---------- Texte source ----------
Interview de Samantha Bailly / Par Orfilinn

Bonjour Samantha ! Tu reviens aux Imaginales pour la 3ème année consécutive. La première fois, en 2011, avait été couronnée par le Prix Imaginales des Lycéens pour La Langue du Silence (Au-delà de l’oraison, 1). Cette année, tu es le coup de cœur du festival…

– Je suis très touchée et émue. Cela m’oblige à regarder en arrière, et j’ai le vertige en voyant l’évolution depuis trois ans. Les Imaginales représentent beaucoup pour moi, aussi bien sur le plan affectif que professionnel. Ce festival est le lieu de rencontres devenues des amitiés, de moments magiques et de dialogues avec les acteurs de l’édition. Je repense au prix décerné par les lycéens, et à leur incroyable soutien depuis…

Ce besoin d’écrire, il est venu comment ?

– C’est une question très intéressante. Quand je prends un peu de hauteur sur mes choix de vie, qui ont tous d’une façon ou d’une autre convergé vers l’écriture, je me demande d’où une telle envie peut bien provenir. Qu’est-ce qui pousse à faire jaillir tant de mots ? À décrocher les histoires qui flottent dans sa tête, à les travailler, les structurer, les faire vivre ? J’ai toujours dit qu’écrire avait été pour moi une intuition intense et inévitable. En tombant sur une masse colossale de textes de mon enfance/adolescence, je me suis demandé depuis quand et comment cette passion s’est ancrée en moi. Quel processus mental était à l’œuvre ? Pourquoi ça et pas autre chose ?

Écrire, c’est raconter des histoires. Ce besoin de fiction, je crois que c’est d’abord le jeu. Pas uniquement les histoires racontées pour s’endormir, mais le moment où, en tant qu’enfant, nous prenons le contrôle des événements, nous tordons la réalité. Par exemple, en jouant avec des figurines, en construisant des maisons : péripéties, coups de théâtre, nous étions des démiurges et nous composions avec les choix de chacun.

La transition s’est opérée quelque part, à cette période, lorsque j’ai rencontré d’autres formes de narration : les livres, bien sûr, mais aussi les jeux vidéo. Tout cela s’est mélangé, et par mimésis sans doute, j’ai décidé d’écrire, pour voir. Sur papier un peu, mais surtout sur un très vieil ordinateur d’occasion. J’ai commencé, et je n’ai jamais arrêté.
---------- Documents de travail ----------
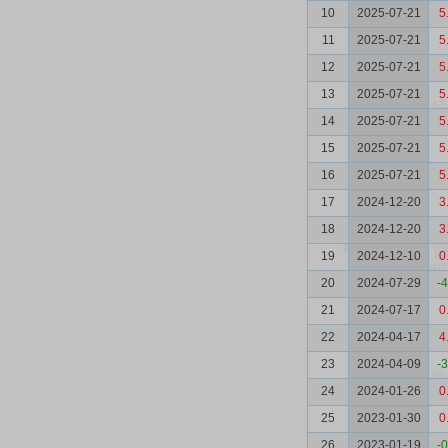
10
2025-07-21
5
11
2025-07-21
5
12
2025-07-21
5
13
2025-07-21
5
14
2025-07-21
5
15
2025-07-21
5
16
2025-07-21
5
17
2024-12-20
3
18
2024-12-20
3
19
2024-12-10
0
20
2024-07-29
-
21
2024-07-17
0
22
2024-04-17
4
23
2024-04-09
-
24
2024-01-26
0
25
2023-01-30
0
26
2023-01-19
-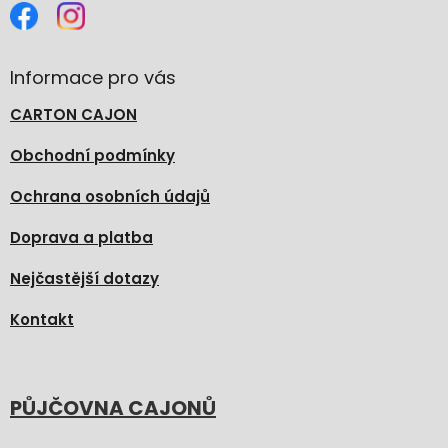
Informace pro vás
CARTON CAJON
Obchodní podmínky
Ochrana osobních údajů
Doprava a platba
Nejčastější dotazy
Kontakt
PŮJČOVNA CAJONŮ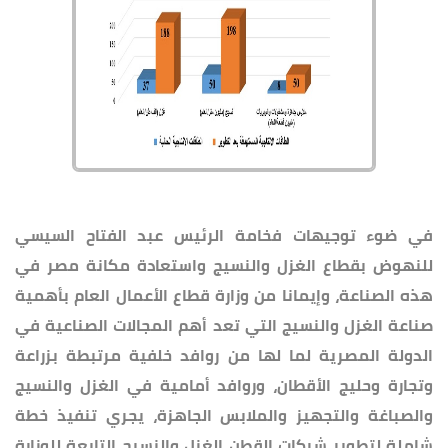
في ضوء توجيهات فخامة الرئيس عبد الفتاح السيسي
للنهوض بقطاع الغزل والنسيج واستعادة مكانة مصر في
هذه الصناعة، وإيمانا من وزارة قطاع الأعمال العام بأهمية
صناعة الغزل والنسيج التي تعد أهم المجالات الصناعية في
الدولة المصرية لما لها من روافد خلفية مرتبطة بزراعة
وتجارة وحليج الأقطان، وروافد أمامية في الغزل والنسيج
والصباغة والتجهيز والملابس الجاهزة، يجري تنفيذ خطة
شاملة لتطوير شركات القطن الغزل والنسيج التابعة للوزارة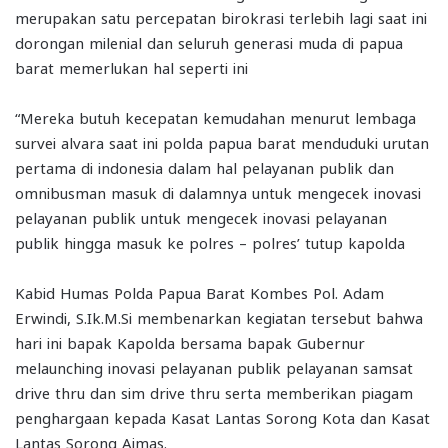
merupakan satu percepatan birokrasi terlebih lagi saat ini
dorongan milenial dan seluruh generasi muda di papua
barat memerlukan hal seperti ini
“Mereka butuh kecepatan kemudahan menurut lembaga
survei alvara saat ini polda papua barat menduduki urutan
pertama di indonesia dalam hal pelayanan publik dan
omnibusman masuk di dalamnya untuk mengecek inovasi
pelayanan publik untuk mengecek inovasi pelayanan
publik hingga masuk ke polres – polres’ tutup kapolda
Kabid Humas Polda Papua Barat Kombes Pol. Adam
Erwindi, S.Ik.M.Si membenarkan kegiatan tersebut bahwa
hari ini bapak Kapolda bersama bapak Gubernur
melaunching inovasi pelayanan publik pelayanan samsat
drive thru dan sim drive thru serta memberikan piagam
penghargaan kepada Kasat Lantas Sorong Kota dan Kasat
Lantas Sorong Aimas.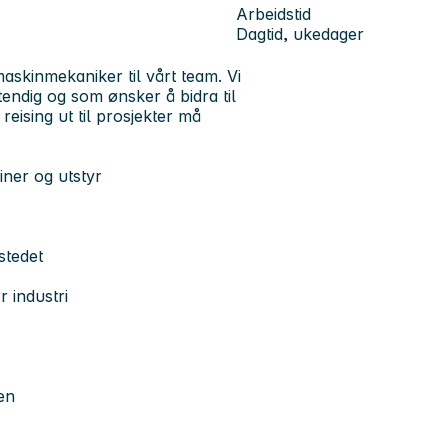
Arbeidstid
Dagtid, ukedager
askinmekaniker til vårt team. Vi
stendig og som ønsker å bidra til
reising ut til prosjekter må
iner og utstyr
stedet
r industri
ten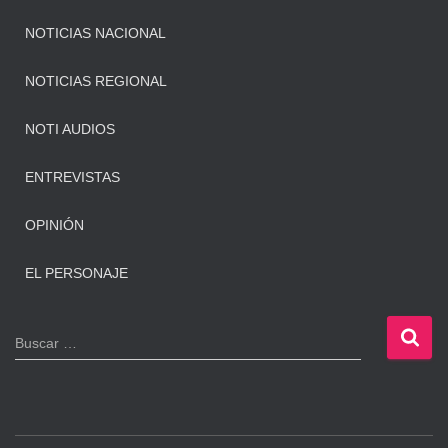
NOTICIAS NACIONAL
NOTICIAS REGIONAL
NOTI AUDIOS
ENTREVISTAS
OPINIÓN
EL PERSONAJE
B
Buscar …
u
s
c
a
r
----------
Objectif de l'exercice:
Recopiez à l'identique le passage de l'entretien qui commence aux mots « Interview de Samantha » et s'achève après les mots « venu comment ? ». Appuyez-vous uniquement sur l'entretien, sans recourir à la liste.

Réponse à l'exercice:
Interview de Samantha Bailly / Par Orfilinn

Bonjour Samantha ! Tu reviens aux Imaginales pour la 3ème année consécutive. La première fois, en 2011, avait été couronnée par le Prix Imaginales des Lycéens pour La Langue du Silence (Au-delà de l’oraison, 1). Cette année, tu es le coup de cœur du festival…

– Je suis très touchée et émue. Cela m’oblige à regarder en arrière, et j’ai le vertige en voyant l’évolution depuis trois ans. Les Imaginales représentent beaucoup pour moi, aussi bien sur le plan affectif que professionnel. Ce festival est le lieu de rencontres devenues des amitiés, de moments magiques et de dialogues avec les acteurs de l’édition. Je repense au prix décerné par les lycéens, et à leur incroyable soutien depuis…

Ce besoin d’écrire, il est venu comment ?